Top of Task inputs

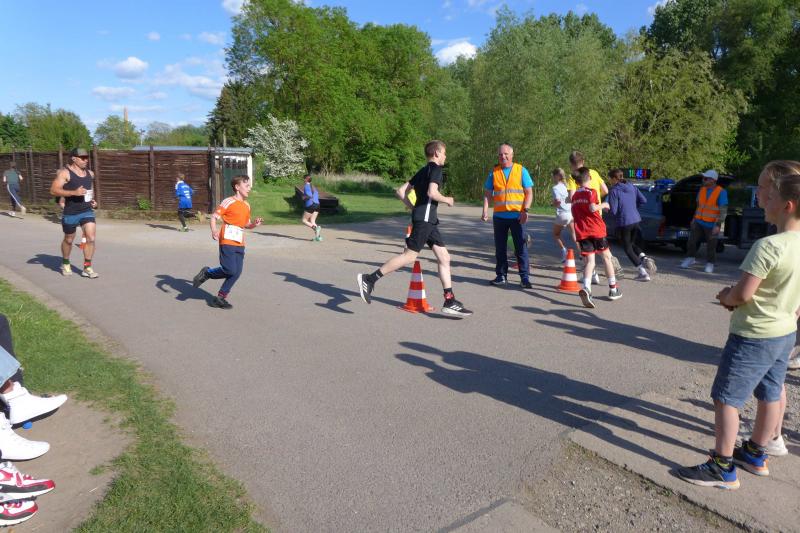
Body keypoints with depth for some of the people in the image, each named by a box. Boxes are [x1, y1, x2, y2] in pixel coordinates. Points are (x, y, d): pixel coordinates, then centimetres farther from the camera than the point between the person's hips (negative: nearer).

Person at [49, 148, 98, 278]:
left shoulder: (90, 173, 9)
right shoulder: (64, 173, -8)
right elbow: (53, 190, -16)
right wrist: (74, 192, -24)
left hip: (87, 211, 4)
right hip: (70, 213, -3)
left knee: (91, 238, -11)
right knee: (69, 239, 14)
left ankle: (87, 267, -2)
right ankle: (65, 263, 37)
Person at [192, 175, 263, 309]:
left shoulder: (247, 205, 14)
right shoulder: (229, 202, -7)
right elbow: (214, 217, -8)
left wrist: (254, 224, 2)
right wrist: (214, 230, -26)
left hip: (239, 244, 7)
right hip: (227, 242, -7)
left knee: (237, 272, 2)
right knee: (230, 270, -15)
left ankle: (220, 298, 13)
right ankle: (207, 273, 12)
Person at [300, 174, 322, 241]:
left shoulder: (306, 186, -7)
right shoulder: (313, 186, 16)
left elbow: (309, 196, -20)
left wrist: (304, 197, -2)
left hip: (310, 205, -7)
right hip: (317, 205, 7)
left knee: (304, 220, 5)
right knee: (312, 221, 9)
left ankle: (315, 228, -17)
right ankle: (318, 236, -4)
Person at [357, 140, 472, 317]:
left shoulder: (422, 171, 21)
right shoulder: (435, 168, -5)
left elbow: (401, 191, 19)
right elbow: (432, 192, -22)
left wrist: (414, 208, 21)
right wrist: (447, 200, -4)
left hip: (428, 220, 10)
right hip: (425, 217, -10)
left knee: (444, 258, 6)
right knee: (410, 255, -11)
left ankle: (449, 302, 6)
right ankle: (369, 279, -8)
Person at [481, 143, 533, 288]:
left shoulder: (521, 170, 3)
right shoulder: (494, 173, 8)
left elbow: (529, 193, 1)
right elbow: (487, 193, 8)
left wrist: (525, 210, -11)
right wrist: (485, 211, -5)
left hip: (517, 216, -2)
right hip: (499, 216, 2)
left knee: (521, 247, -2)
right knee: (500, 248, 8)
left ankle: (525, 277, 3)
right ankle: (501, 275, 18)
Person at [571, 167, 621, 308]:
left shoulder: (574, 196, 14)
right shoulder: (591, 192, -4)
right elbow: (592, 208, -20)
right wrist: (603, 205, -3)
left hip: (581, 232, 4)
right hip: (596, 229, -4)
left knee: (590, 261, -2)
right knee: (606, 257, 14)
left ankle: (586, 288, -29)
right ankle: (613, 289, 24)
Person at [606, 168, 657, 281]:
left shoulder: (614, 191, -13)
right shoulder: (631, 187, 6)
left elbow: (613, 210, -16)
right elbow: (643, 200, 5)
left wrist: (607, 206, 4)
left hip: (623, 223, -7)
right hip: (636, 220, 7)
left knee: (628, 248, 6)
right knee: (632, 243, 26)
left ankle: (643, 273, 0)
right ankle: (644, 257, -2)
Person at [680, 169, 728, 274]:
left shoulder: (721, 192, -12)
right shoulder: (702, 190, 6)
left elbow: (723, 211, -13)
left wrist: (717, 225, -19)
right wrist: (694, 218, 19)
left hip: (711, 225, -5)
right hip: (698, 222, 5)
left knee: (711, 246, 3)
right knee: (692, 241, 3)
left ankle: (710, 264, 16)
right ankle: (690, 259, 21)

Bottom of Task inputs

■ Work instruction ■
Lines from the one containing "right shoulder: (494, 173, 8)" through the last line of the records, restated word for word: that is the whole response.

■ Exercise solution ■
right shoulder: (494, 173, 8)
left elbow: (529, 193, 1)
right elbow: (487, 193, 8)
left wrist: (525, 210, -11)
right wrist: (485, 211, -5)
left hip: (517, 216, -2)
right hip: (499, 216, 2)
left knee: (521, 247, -2)
right knee: (500, 248, 8)
left ankle: (525, 277, 3)
right ankle: (501, 275, 18)
Person at [571, 167, 621, 308]:
left shoulder: (574, 196, 14)
right shoulder: (591, 192, -4)
right elbow: (592, 208, -20)
right wrist: (603, 205, -3)
left hip: (581, 232, 4)
right hip: (596, 229, -4)
left knee: (590, 261, -2)
right knee: (606, 257, 14)
left ankle: (586, 288, -29)
right ankle: (613, 289, 24)
Person at [606, 168, 657, 281]:
left shoulder: (614, 191, -13)
right shoulder: (631, 187, 6)
left elbow: (613, 210, -16)
right elbow: (643, 200, 5)
left wrist: (607, 206, 4)
left hip: (623, 223, -7)
right hip: (636, 220, 7)
left knee: (628, 248, 6)
right knee: (632, 243, 26)
left ankle: (643, 273, 0)
right ankle: (644, 257, -2)
Person at [680, 169, 728, 274]:
left shoulder: (721, 192, -12)
right shoulder: (702, 190, 6)
left elbow: (723, 211, -13)
left wrist: (717, 225, -19)
right wrist: (694, 218, 19)
left hip: (711, 225, -5)
right hip: (698, 222, 5)
left knee: (711, 246, 3)
right knee: (692, 241, 3)
left ankle: (710, 264, 16)
right ankle: (690, 259, 21)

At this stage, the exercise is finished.